(Beginning of TASK DATA)

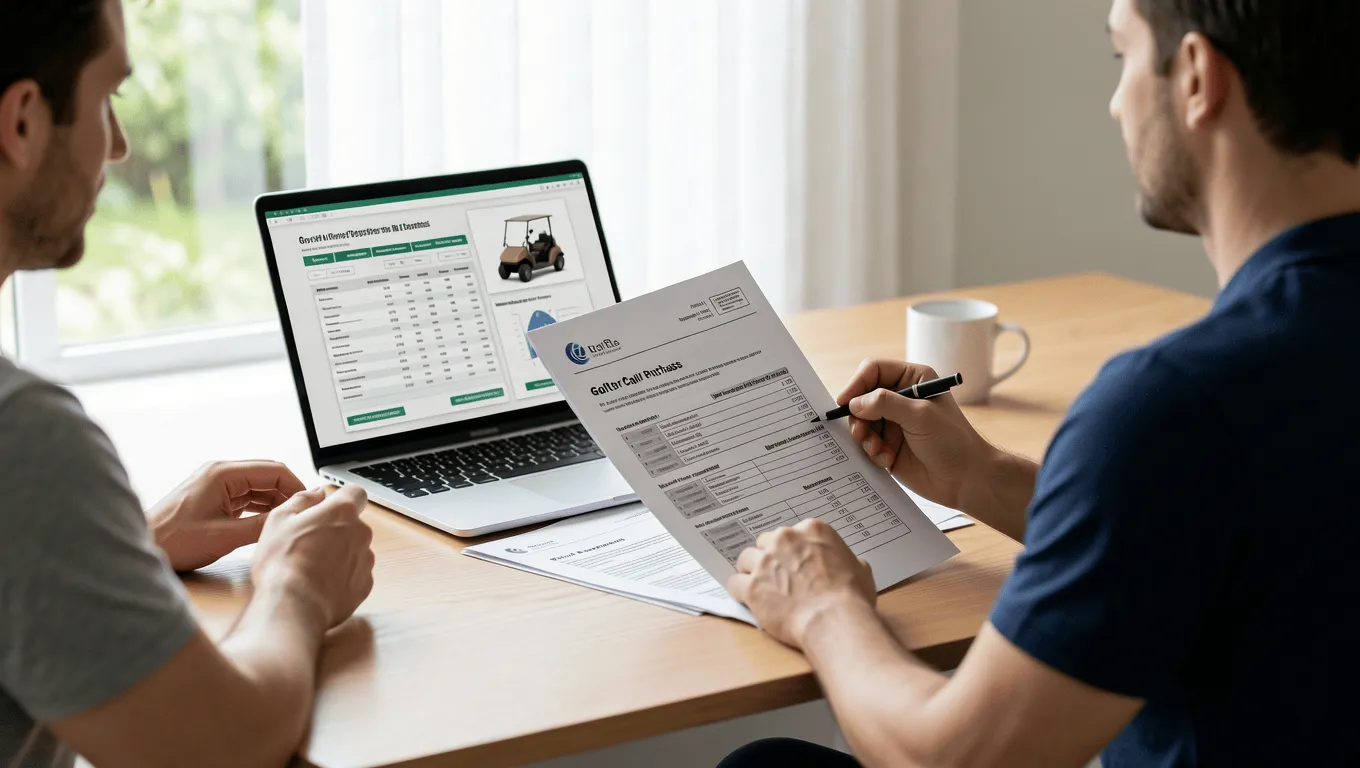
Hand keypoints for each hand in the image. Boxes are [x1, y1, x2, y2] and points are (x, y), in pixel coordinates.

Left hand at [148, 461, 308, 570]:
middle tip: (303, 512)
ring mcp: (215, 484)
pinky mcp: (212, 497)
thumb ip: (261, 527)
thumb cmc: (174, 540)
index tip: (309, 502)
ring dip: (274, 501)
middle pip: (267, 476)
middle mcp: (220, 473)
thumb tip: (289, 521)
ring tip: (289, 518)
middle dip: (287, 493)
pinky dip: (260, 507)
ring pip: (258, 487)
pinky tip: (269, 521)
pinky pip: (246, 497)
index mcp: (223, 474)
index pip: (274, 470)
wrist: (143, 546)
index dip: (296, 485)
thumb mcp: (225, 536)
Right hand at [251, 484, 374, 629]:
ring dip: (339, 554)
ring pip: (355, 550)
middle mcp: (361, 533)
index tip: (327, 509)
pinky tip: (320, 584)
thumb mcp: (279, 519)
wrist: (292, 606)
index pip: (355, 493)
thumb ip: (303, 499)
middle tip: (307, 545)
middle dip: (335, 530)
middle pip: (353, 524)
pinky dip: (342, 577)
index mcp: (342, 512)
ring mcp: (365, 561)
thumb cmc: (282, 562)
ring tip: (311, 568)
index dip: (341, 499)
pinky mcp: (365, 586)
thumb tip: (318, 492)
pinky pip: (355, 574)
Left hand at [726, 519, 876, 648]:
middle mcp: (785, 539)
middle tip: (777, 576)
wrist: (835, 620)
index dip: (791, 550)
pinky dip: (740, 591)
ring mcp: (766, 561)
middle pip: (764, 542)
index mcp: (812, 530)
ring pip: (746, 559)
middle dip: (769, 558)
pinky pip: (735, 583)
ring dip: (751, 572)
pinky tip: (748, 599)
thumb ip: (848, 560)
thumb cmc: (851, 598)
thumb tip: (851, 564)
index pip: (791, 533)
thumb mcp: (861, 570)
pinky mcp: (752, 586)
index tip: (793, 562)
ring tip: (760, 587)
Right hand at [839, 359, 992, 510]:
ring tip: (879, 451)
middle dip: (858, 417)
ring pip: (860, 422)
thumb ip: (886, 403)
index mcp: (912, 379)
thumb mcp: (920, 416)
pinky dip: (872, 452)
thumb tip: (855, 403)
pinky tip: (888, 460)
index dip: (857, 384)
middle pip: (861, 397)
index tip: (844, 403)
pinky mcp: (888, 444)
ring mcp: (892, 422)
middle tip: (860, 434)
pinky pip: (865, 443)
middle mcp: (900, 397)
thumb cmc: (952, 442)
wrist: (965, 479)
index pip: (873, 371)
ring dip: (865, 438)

(End of TASK DATA)
(Beginning of TASK DATA)

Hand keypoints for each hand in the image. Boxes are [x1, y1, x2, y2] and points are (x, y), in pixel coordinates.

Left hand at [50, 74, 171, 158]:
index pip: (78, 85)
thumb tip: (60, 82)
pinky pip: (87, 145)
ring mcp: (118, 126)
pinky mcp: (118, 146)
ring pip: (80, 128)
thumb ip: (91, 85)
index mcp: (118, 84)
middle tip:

(End of TASK DATA)
(Beginning of TASK DATA)

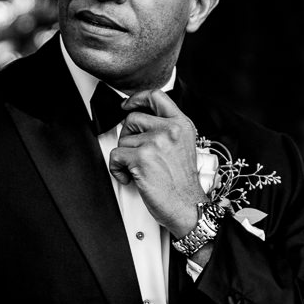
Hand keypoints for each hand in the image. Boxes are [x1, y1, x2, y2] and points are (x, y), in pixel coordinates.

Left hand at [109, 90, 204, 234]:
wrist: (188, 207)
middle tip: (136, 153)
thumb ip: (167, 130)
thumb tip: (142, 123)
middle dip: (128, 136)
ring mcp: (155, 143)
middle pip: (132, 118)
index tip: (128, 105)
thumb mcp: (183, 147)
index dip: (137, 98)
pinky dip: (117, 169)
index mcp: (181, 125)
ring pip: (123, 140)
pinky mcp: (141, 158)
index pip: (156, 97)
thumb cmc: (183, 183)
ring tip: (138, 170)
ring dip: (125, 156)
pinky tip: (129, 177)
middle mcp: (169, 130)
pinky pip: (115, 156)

(End of TASK DATA)

Nothing should appear in the answer except the lines above from the line with "ring tip: (289, 518)" through the line with "ring dip: (865, 438)", both included, written out exactly.

**SOLVED PROBLEM**.
ring tip: (289, 518)
middle dip: (287, 493)
pinky dip: (260, 507)
ring pip: (258, 487)
pinky tip: (269, 521)
pinky pip: (246, 497)
index mcp: (223, 474)
index pip: (274, 470)
wrist: (143, 546)
index dip: (296, 485)
thumb mcp: (225, 536)
Right hand at [251, 484, 374, 629]:
ring dip: (339, 554)
ring pip: (355, 550)
middle mcp: (361, 533)
index tip: (327, 509)
pinky tip: (320, 584)
thumb mcp: (279, 519)
wrist: (292, 606)
index pip: (355, 493)
thumb ip: (303, 499)
middle tip: (307, 545)
middle dip: (335, 530)
middle pip: (353, 524)
pinky dip: (342, 577)
index mcp: (342, 512)
ring mcp: (365, 561)
thumb cmc: (282, 562)
ring tip: (311, 568)
index dip: (341, 499)
pinky mcp: (365, 586)
thumb tip: (318, 492)
pinky pip: (355, 574)
Left hand at [726, 519, 876, 648]:
middle mcp: (785, 539)
middle tip: (777, 576)
wrist: (835, 620)
index dip: (791, 550)
pinky dip: (740, 591)
ring mcp: (766, 561)
middle pip: (764, 542)
index mcp: (812, 530)
ring pip: (746, 559)
middle dip: (769, 558)
pinky pip: (735, 583)
ring dip: (751, 572)
pinky tip: (748, 599)
thumb ip: (848, 560)
thumb cmc: (851, 598)
thumb tip: (851, 564)
index pip: (791, 533)
thumb mcp: (861, 570)
pinky mcp: (752, 586)
index tip: (793, 562)
ring tip: (760, 587)
Right hand at [839, 359, 992, 510]:
ring tip: (879, 451)
middle dip: (858, 417)
ring pip: (860, 422)
thumb ip: (886, 403)
index mcp: (912, 379)
thumb mcp: (920, 416)
pinky dip: (872, 452)
thumb tip: (855, 403)
pinky tip: (888, 460)
index dip: (857, 384)
middle pip: (861, 397)
index tip: (844, 403)
pinky mcp: (888, 444)
ring mcp: (892, 422)
middle tip: (860, 434)
pinky pip: (865, 443)
middle mcp: (900, 397)
thumb cmc: (952, 442)
wrist: (965, 479)
index pip: (873, 371)
ring dip: (865, 438)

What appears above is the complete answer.